This is the most common question I receive in consultations since everyone prefers to put this behind them. Unfortunately, there is a wide range in how long a divorce can take to complete in Illinois due to many factors.
The foremost determining factor on timing depends on whether a divorce is uncontested or contested. If uncontested – meaning the parties generally agree on the major issues (e.g., parental responsibility, division of property, maintenance and child support, etc.), the entire process can take as little as two months.
If contested, a large number of issues will determine the length of the process. First is the general positioning of each party: are they obstinate and refusing to agree on anything? If so, every issue must be resolved through hearings and ultimately a trial.
Second is the size and complexity of the marital estate. How many financial accounts exist? Do you suspect other accounts or assets have been hidden? Are there hard to value private investments (e.g., rental real estate, a family business, grants of stock options, etc.)? Will there be any claims of marital dissipation (for an affair or otherwise) which requires forensic work? If a source of contention, any of these issues can significantly lengthen the process.

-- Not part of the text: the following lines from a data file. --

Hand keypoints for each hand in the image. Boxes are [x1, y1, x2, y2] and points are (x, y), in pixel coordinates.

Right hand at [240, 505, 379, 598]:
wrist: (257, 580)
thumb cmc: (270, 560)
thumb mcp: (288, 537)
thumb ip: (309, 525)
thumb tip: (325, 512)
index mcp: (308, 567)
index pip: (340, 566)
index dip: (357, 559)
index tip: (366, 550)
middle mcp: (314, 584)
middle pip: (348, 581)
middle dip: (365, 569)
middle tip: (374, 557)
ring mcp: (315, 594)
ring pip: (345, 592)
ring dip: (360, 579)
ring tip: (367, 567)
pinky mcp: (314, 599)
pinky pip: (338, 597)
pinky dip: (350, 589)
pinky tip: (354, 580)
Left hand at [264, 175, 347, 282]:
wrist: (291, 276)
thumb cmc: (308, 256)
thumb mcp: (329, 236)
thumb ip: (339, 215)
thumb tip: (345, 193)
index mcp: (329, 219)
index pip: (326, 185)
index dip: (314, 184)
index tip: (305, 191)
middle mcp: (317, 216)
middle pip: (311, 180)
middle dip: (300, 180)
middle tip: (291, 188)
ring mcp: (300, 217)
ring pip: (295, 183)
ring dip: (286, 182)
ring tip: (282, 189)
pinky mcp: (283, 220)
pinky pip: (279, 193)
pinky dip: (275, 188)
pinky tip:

Third is the court docket. That is, how busy is the court and can hearings be scheduled and motions presented in a timely fashion? Some counties such as Cook County are notoriously busy. Sometimes even simple matters are heard on one day with the follow up or conclusion of the matter scheduled a month or so later. Also, the judge plays a role in determining overall length. If the judge continuously delays hearings in the hope of the parties reaching a settlement, the process can be delayed substantially.
These factors can extend the divorce into a multi-year process. Worse, even after divorce, the matter may feel as if it continues due to post-decree issues. These may relate to the enforcement of a decision or settlement, changing facts and circumstances (e.g., one parent desiring to move significantly farther away, the loss of a job impacting child support and maintenance, etc.), or to address issues potentially unresolved by the judgement such as college expenses.
To shorten the length of the process, attorneys and clients must prioritize what truly matters and avoid arguing over issues which ultimately have little relative impact.